Dataset records:
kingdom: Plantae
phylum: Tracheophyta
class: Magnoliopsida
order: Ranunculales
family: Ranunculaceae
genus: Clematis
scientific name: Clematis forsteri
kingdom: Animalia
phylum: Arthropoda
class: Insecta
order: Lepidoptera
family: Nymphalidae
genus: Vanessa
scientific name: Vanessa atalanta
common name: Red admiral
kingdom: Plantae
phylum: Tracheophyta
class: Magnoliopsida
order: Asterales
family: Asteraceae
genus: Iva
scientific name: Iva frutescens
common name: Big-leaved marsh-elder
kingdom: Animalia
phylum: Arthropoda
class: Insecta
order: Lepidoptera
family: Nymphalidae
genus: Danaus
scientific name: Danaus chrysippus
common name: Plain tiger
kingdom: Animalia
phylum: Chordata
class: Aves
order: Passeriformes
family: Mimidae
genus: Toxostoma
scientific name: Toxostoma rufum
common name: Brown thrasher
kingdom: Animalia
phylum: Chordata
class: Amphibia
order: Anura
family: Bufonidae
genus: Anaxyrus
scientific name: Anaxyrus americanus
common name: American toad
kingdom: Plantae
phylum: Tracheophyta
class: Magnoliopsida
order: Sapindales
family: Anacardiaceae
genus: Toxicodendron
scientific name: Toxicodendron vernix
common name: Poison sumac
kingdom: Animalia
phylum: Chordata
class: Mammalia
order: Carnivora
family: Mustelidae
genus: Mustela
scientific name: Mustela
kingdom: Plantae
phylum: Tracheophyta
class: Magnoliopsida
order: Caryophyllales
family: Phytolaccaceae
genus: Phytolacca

* Task directions: Copy out every line of the records above, word for word.

* Solution for this problem:
kingdom: Plantae
phylum: Tracheophyta
class: Magnoliopsida
order: Ranunculales
family: Ranunculaceae
genus: Clematis
scientific name: Clematis forsteri
kingdom: Animalia
phylum: Arthropoda
class: Insecta
order: Lepidoptera
family: Nymphalidae
genus: Vanessa
scientific name: Vanessa atalanta
common name: Red admiral
kingdom: Plantae
phylum: Tracheophyta
class: Magnoliopsida
order: Asterales
family: Asteraceae
genus: Iva
scientific name: Iva frutescens
common name: Big-leaved marsh-elder
kingdom: Animalia
phylum: Arthropoda
class: Insecta
order: Lepidoptera
family: Nymphalidae
genus: Danaus
scientific name: Danaus chrysippus
common name: Plain tiger
kingdom: Animalia
phylum: Chordata
class: Aves
order: Passeriformes
family: Mimidae
genus: Toxostoma
scientific name: Toxostoma rufum
common name: Brown thrasher
kingdom: Animalia
phylum: Chordata
class: Amphibia
order: Anura
family: Bufonidae
genus: Anaxyrus
scientific name: Anaxyrus americanus
common name: American toad
kingdom: Plantae
phylum: Tracheophyta
class: Magnoliopsida
order: Sapindales
family: Anacardiaceae
genus: Toxicodendron
scientific name: Toxicodendron vernix
common name: Poison sumac
kingdom: Animalia
phylum: Chordata
class: Mammalia
order: Carnivora
family: Mustelidae
genus: Mustela
scientific name: Mustela
kingdom: Plantae
phylum: Tracheophyta
class: Magnoliopsida
order: Caryophyllales
family: Phytolaccaceae
genus: Phytolacca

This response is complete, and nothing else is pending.